É preciso que Rosa saiba que nas nossas igrejas já não existem mais altares, nem sacrifícios, porque o Cordeiro imolado de Deus foi o último, único e suficiente sacrifício para perdão de pecados e redenção de todo aquele que crê, e, a cruz foi o último altar no qual Deus Nosso Pai exibiu toda sua glória para todo aquele que quisesse ver. É preciso que Rosa saiba que sofrimentos atingirão sim os cristãos, mas que nós os superaremos todos, quer aqui, quer no final de todas as coisas, porque, em Cristo, somos mais do que vencedores. É preciso que Rosa saiba que não basta crer no milagre, no pensamento positivo, na meta ou no objetivo, é preciso que creiamos em Cristo somente, e basta. É preciso que Rosa saiba que ter fé apenas não é o suficiente, pois, a fé no objeto, no conceito, ou, na pessoa errada pode ser tão ou mais danoso do que simplesmente não crer em nada. Cristo e somente o Cristo basta. É preciso que Rosa saiba que não somos nós que temos de entregar tudo a Cristo para dele conseguirmos seu favor, mas que foi Ele quem entregou tudo a nós para que a Ele pudéssemos entregar todo nosso amor. É preciso que Rosa saiba que nem sempre tudo que aparentemente precisamos, verdadeiramente precisamos. E, é preciso que Rosa saiba que o Evangelho não é a noticia de que em Cristo seremos privados de toda dor, mas que em Cristo, por seu poder, superaremos toda a dor, para que a glória da graça de Deus possa reluzir onde quer que for.
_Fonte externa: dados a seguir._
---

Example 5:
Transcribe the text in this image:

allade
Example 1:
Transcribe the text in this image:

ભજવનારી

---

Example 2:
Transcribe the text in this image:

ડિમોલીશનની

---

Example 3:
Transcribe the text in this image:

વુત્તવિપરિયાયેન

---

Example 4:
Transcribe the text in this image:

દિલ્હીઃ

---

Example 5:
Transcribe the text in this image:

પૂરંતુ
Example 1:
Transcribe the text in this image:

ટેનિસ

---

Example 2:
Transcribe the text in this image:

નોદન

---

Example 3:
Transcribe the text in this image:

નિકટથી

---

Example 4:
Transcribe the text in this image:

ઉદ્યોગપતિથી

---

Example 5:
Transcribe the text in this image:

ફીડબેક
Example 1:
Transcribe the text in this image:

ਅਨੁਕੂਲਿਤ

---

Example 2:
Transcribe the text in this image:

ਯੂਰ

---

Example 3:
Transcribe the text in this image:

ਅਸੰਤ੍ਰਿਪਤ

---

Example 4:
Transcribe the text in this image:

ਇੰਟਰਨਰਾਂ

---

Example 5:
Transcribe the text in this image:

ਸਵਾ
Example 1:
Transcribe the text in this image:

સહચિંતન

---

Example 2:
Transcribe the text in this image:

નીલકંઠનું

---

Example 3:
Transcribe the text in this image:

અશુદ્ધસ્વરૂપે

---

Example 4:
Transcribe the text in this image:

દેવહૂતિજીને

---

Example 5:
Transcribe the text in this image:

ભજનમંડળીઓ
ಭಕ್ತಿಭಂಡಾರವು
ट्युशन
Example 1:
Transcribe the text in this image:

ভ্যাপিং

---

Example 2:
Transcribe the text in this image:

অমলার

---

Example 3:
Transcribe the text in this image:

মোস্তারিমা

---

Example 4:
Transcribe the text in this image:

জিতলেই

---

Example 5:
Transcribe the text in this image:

A pandemia fez Rosa aprender uma dura lição sobre o triunfalismo que habitava inúmeras igrejas evangélicas brasileiras até poucos meses atrás. Seu Agenor se foi. Ele conhecia o Evangelho? Ele creu? Nunca saberemos. E Rosa? Até quando permanecerá tateando à escuridão? Como ouvirão se não há quem pregue? E de que adianta pregar se o que pregamos é uma falsificação barata da verdade eterna revelada nas Escrituras Sagradas? Hoje, sem o pai e ainda com um profundo vazio no coração, Rosa continua sua dura rotina de trabalho. Todavia, o rádio está desligado e a televisão fora da tomada. Quem há de ir por ela?
[1] As histórias de Rosa e seu Agenor não são reais.